[TASK DATA]
-------------------------

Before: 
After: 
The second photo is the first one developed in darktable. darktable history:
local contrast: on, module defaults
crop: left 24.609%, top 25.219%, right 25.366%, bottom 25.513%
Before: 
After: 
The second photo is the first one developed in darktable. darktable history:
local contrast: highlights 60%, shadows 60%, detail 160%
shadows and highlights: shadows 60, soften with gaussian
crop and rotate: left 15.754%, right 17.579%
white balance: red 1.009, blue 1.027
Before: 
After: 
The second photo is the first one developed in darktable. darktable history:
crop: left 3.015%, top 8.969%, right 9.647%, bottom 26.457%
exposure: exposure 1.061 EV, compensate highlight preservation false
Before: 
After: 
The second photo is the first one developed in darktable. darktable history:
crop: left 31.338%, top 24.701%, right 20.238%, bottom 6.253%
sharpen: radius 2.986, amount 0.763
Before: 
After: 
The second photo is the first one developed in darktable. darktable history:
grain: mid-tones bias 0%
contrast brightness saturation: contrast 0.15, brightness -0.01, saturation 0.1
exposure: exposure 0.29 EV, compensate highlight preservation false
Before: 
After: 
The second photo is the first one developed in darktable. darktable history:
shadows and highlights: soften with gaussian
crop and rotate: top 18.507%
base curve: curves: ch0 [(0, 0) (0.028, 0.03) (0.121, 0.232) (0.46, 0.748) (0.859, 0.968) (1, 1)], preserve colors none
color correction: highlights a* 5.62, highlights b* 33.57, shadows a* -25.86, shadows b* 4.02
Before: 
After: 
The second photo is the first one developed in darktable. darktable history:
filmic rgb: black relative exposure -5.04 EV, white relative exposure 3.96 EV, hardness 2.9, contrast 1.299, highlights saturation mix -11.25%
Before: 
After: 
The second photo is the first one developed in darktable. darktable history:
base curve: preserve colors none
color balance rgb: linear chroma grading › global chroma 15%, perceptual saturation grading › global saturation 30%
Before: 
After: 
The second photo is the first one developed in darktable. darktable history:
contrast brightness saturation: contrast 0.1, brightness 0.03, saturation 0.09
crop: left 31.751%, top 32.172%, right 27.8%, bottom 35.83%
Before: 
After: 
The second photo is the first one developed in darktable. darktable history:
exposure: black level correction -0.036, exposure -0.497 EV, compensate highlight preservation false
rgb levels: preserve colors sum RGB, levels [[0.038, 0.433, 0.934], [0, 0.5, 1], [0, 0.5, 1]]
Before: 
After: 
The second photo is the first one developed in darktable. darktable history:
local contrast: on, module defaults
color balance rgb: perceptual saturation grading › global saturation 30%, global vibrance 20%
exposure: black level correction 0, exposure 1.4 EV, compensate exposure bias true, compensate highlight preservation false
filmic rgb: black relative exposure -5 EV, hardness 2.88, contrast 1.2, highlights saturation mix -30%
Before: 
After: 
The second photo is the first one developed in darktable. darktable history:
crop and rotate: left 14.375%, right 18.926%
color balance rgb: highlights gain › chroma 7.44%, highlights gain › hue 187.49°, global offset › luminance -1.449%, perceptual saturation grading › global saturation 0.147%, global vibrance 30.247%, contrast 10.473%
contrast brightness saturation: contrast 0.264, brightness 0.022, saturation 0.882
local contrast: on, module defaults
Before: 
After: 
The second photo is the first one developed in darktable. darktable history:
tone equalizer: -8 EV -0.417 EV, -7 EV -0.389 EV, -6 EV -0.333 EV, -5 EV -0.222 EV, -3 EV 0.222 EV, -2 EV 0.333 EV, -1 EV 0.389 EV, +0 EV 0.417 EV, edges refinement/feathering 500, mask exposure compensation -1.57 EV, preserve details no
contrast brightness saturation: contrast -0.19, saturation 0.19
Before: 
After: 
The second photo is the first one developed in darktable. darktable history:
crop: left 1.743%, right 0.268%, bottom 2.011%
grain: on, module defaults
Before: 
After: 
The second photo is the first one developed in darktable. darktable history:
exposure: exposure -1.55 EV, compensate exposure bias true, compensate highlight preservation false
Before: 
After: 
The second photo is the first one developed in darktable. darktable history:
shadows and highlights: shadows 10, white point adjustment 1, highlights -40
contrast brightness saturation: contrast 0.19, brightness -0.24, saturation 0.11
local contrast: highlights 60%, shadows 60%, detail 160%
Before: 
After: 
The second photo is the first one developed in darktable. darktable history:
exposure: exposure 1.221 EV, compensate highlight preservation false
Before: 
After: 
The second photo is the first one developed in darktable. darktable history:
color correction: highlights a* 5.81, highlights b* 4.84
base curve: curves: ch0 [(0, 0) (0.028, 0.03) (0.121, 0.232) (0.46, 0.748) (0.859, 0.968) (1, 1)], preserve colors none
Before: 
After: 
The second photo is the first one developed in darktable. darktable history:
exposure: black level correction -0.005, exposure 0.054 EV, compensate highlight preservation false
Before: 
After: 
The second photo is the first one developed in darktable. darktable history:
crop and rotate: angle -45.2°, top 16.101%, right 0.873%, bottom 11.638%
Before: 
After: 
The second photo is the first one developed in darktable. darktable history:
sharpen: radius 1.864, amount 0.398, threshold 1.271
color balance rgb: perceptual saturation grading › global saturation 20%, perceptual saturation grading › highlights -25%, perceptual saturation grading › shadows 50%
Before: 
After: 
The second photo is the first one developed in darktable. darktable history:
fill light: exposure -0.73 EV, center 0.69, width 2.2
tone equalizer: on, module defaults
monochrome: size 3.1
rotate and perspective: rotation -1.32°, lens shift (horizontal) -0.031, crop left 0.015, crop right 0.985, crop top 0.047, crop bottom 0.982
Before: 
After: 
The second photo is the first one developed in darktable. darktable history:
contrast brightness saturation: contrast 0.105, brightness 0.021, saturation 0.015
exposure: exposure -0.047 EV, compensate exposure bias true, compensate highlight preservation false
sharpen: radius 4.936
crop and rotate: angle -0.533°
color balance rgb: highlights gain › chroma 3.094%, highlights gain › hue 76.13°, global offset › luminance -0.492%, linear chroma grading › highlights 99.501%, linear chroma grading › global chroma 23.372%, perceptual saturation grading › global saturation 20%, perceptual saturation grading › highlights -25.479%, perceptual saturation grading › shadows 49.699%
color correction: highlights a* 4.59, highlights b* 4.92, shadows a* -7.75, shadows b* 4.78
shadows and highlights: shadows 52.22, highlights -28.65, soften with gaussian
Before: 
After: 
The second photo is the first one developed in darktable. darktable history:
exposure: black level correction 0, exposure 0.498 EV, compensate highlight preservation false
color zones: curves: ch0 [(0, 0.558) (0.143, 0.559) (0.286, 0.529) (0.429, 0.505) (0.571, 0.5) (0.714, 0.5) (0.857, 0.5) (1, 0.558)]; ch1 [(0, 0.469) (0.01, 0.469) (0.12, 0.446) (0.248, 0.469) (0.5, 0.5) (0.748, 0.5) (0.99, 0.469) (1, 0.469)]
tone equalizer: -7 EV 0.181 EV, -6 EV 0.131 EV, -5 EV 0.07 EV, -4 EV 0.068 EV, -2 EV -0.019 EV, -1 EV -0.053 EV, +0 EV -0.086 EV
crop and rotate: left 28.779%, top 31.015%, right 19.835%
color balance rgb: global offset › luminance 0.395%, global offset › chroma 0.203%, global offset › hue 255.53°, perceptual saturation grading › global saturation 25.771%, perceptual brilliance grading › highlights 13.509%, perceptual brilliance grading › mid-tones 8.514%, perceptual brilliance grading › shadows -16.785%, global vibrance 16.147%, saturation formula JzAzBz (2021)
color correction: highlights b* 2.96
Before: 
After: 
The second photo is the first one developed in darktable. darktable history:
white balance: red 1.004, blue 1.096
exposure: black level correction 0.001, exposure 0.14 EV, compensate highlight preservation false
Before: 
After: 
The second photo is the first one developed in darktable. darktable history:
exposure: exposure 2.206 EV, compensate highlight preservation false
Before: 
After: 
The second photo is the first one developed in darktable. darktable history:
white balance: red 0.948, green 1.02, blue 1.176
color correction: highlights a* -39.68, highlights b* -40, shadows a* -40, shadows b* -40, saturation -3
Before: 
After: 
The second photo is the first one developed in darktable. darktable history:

-------------------------

[TASK PROMPT]
Reproduce the stretch of the records from their first line through the line containing "color balance rgb: linear", including both of those lines, with nothing changed.

[REPLY TO THE EXERCISE]
Before: 
After: 
The second photo is the first one developed in darktable. darktable history:
local contrast: on, module defaults
crop: left 24.609%, top 25.219%, right 25.366%, bottom 25.513%
Before: 
After: 
The second photo is the first one developed in darktable. darktable history:
local contrast: highlights 60%, shadows 60%, detail 160%
shadows and highlights: shadows 60, soften with gaussian
crop and rotate: left 15.754%, right 17.579%
white balance: red 1.009, blue 1.027
Before: 
After: 
The second photo is the first one developed in darktable. darktable history:
crop: left 3.015%, top 8.969%, right 9.647%, bottom 26.457%
exposure: exposure 1.061 EV, compensate highlight preservation false
Before: 
After: 
The second photo is the first one developed in darktable. darktable history:
crop: left 31.338%, top 24.701%, right 20.238%, bottom 6.253%
sharpen: radius 2.986, amount 0.763
Before: 
After: 
The second photo is the first one developed in darktable. darktable history:
grain: mid-tones bias 0%
contrast brightness saturation: contrast 0.15, brightness -0.01, saturation 0.1
exposure: exposure 0.29 EV, compensate highlight preservation false
Before: 
After: 
The second photo is the first one developed in darktable. darktable history:
shadows and highlights: soften with gaussian
crop and rotate: top 18.507%
base curve: curves: ch0 [(0, 0) (0.028, 0.03) (0.121, 0.232) (0.46, 0.748) (0.859, 0.968) (1, 1)], preserve colors none
color correction: highlights a* 5.62, highlights b* 33.57, shadows a* -25.86, shadows b* 4.02
Before: 
After: 
The second photo is the first one developed in darktable. darktable history:
filmic rgb: black relative exposure -5.04 EV, white relative exposure 3.96 EV, hardness 2.9, contrast 1.299, highlights saturation mix -11.25%
Before: 
After: 
The second photo is the first one developed in darktable. darktable history:
base curve: preserve colors none
color balance rgb: linear chroma grading › global chroma 15%, perceptual saturation grading › global saturation 30%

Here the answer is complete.